Which one is better? Savings Account or Liquid Fund!
We have always advised our readers to have emergency funds to take care of their of monthly expenses for a minimum period of 8 to 9 months and a maximum period of 3 years; to suffice their needs in case of any unforeseen events.
For most of us, the immediate thought to park the all emergency funds will be our savings accounts. We do not think of the better alternatives that can yield better returns (a 1 or 2% higher returns has an edge over while it compounds). The reason why we do not look out for alternatives is not risk but lack of awareness about alternatives or time.

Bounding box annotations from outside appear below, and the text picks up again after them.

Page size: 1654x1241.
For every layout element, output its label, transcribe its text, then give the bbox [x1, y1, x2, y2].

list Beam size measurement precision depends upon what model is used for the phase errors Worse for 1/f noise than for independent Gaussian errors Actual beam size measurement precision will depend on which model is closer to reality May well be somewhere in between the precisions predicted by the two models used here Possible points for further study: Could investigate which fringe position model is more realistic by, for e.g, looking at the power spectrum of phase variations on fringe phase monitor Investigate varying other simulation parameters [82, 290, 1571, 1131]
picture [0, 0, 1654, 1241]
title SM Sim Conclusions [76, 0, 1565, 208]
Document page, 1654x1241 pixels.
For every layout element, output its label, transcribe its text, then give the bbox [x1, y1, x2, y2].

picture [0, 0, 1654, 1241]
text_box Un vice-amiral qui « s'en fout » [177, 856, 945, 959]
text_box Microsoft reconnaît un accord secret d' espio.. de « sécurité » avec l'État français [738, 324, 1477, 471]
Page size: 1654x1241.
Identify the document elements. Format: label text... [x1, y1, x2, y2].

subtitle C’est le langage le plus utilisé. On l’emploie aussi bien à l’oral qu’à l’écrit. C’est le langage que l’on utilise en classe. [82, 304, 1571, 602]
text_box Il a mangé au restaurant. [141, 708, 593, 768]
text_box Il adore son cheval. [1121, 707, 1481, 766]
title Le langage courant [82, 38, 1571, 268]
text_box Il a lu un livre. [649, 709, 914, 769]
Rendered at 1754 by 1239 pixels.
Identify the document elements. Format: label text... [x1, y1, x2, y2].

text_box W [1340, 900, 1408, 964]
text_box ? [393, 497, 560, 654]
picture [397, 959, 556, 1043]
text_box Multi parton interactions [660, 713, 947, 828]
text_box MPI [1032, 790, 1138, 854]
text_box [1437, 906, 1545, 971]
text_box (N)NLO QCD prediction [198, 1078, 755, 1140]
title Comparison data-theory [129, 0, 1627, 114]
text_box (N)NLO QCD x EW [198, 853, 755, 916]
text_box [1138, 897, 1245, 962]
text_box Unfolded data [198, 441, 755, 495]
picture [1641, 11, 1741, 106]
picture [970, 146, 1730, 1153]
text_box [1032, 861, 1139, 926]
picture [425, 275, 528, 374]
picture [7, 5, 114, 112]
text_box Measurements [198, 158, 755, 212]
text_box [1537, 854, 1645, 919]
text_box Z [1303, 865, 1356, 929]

Now you may be wondering and moving back to the title of the post! Yeah, of course it is Liquid funds J
Liquid funds is a good find for those who wants to park their surplus cash for short or long term as it earns far better returns than Savings accounts. Let us look in detail about liquid funds.
What is Liquid funds and how it works –
Liquid fuds are a type of debt mutual funds. These are open-ended schemes without any lock-in. These invest in instruments such as certificate of deposit, treasury bills and bonds, which matures in 91 days. Since the money is invested in debt instruments, capital is preserved and that is the primary objective of the fund. All your money is invested only in investment grade debt instruments.
Investors are free to park their funds for a few days to months to years based on their financial needs. Liquid funds are free from exit load. It has both – Dividend and Growth option. Growth – dividend is reinvested. While in Dividend, you can take back the returns in the form of Dividend payouts.
Liquid funds provide steady returns and one can withdraw part or the entire amount within 24 hours. A redemption initiated will normally a days time for the money to get credited to your bank account.
How about the returns –
Savings account offer lower rate of return as you all know and banks are steadily reducing the savings interest rates every year. Right now, the basic interest is close to 3.5% for balances less than one lakh and 6 to 7% if you maintain quarterly average balance of more than one lakh depending on the banks (basically to appease new customers).
On the other hand, Liquid funds generate 6.5 to 8% returns irrespective of the amount you have invested.
How risky it is –
You may believe your savings are safe in a bank. Virtually it is safe. Moreover, government will not let down any bank close its doors overnight.
Liquid funds are not completely risk free. It is low risk low return instrument. The returns are subject to interest rate risk and credit risk. However the fund manager takes care of investing your money in superior creditworthy instruments and ensuring your money is safe.